The parent or Charter School must request a due process hearing through the filing of a Due Process Hearing Request within two (2) years of the date the parent or the Charter School knew or should have known about the alleged action that forms the basis of the Due Process Hearing Request.There are limited exceptions to this timeline.
This timeline will not apply to the parent if the parent was prevented from requesting the due process hearing due to the specific misrepresentations by the Charter School that it had resolved the problem forming the basis of the Due Process Hearing Request; or if the Charter School withheld information from the parent which was required to be provided to the parent.
A copy of the Due Process Hearing Request must be sent to the other party and, at the same time, to the Office for Dispute Resolution.
The Due Process Hearing Request must contain the following information:
- The name of the child; the address where the child lives, and the name of the school the child is attending;
- If the child or youth is homeless, available contact information for the child and the name of the school the child is attending;
- A description of the nature of the problem, including facts relating to such problem; and
- A proposed resolution of the problem to the extent known and available to the party filing the Request.
The Due Process Hearing Request will be considered to be sufficient unless the party receiving it notifies the Hearing Officer and the other party in writing within fifteen (15) days of receipt that the receiving party believes the Request does not meet the requirements listed above.
If the Charter School has not sent a prior written notice (NOREP) to the parent regarding the subject matter contained in the parent’s Due Process Hearing Request, the Charter School must send to the parent, within ten (10) days of receiving the Due Process Hearing Request, a response including the following information:
- An explanation of why the Charter School proposed or refused to take the action raised in the parent’s Due Process Hearing Request;
- A description of other options the Individualized Education Program (IEP) Team considered and the reasons why those options were rejected;
- A description of each evaluation procedure, assessment, record, or report the Charter School used as the basis for the proposed or refused action; and
- A description of the factors that are relevant to the Charter School’s proposal or refusal.
Filing this response to the parent’s Due Process Hearing Request does not prevent the Charter School from challenging the sufficiency of the Due Process Hearing Request.
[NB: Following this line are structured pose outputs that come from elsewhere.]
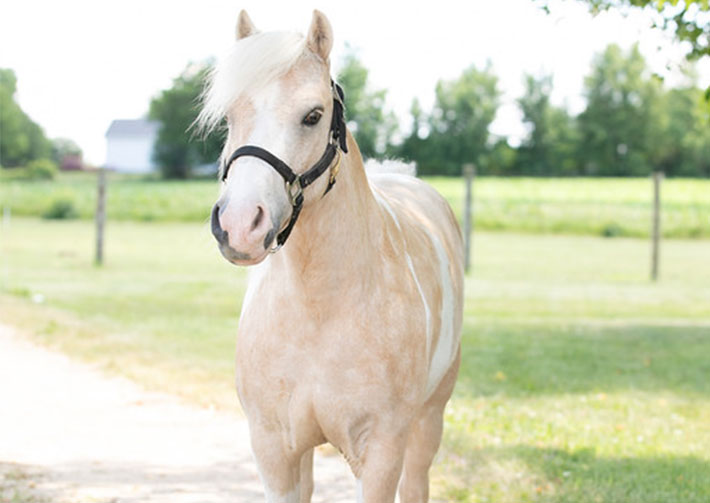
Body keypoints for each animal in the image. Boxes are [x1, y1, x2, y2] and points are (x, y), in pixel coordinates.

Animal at [201, 10, 464, 503]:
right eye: (229, 115)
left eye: (313, 115)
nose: (241, 226)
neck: (319, 310)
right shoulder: (276, 451)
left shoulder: (380, 453)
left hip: (429, 420)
If the Charter School has already sent prior notice (NOREP) to the parent, or it is the parent receiving the Due Process Hearing Request, then a response to the Due Process Hearing Request must be sent to the other side within ten (10) days of receipt of the request. The response should specifically address the issues raised in the Due Process Hearing Request.
Within five (5) days of receiving a party’s challenge to the sufficiency of the Due Process Hearing Request, the Hearing Officer must make a determination based solely on the information contained within the Request, whether the Request meets requirements. The Hearing Officer must immediately notify both parties in writing of his or her determination.
Either the parent or a Charter School may amend its Due Process Hearing Request only if:
- The other party consents in writing to the amendment and is given the opportunity to resolve the issues raised in the Due Process Hearing Request through a preliminary meeting/resolution session; or
- The Hearing Officer grants permission for the party to amend the Due Process.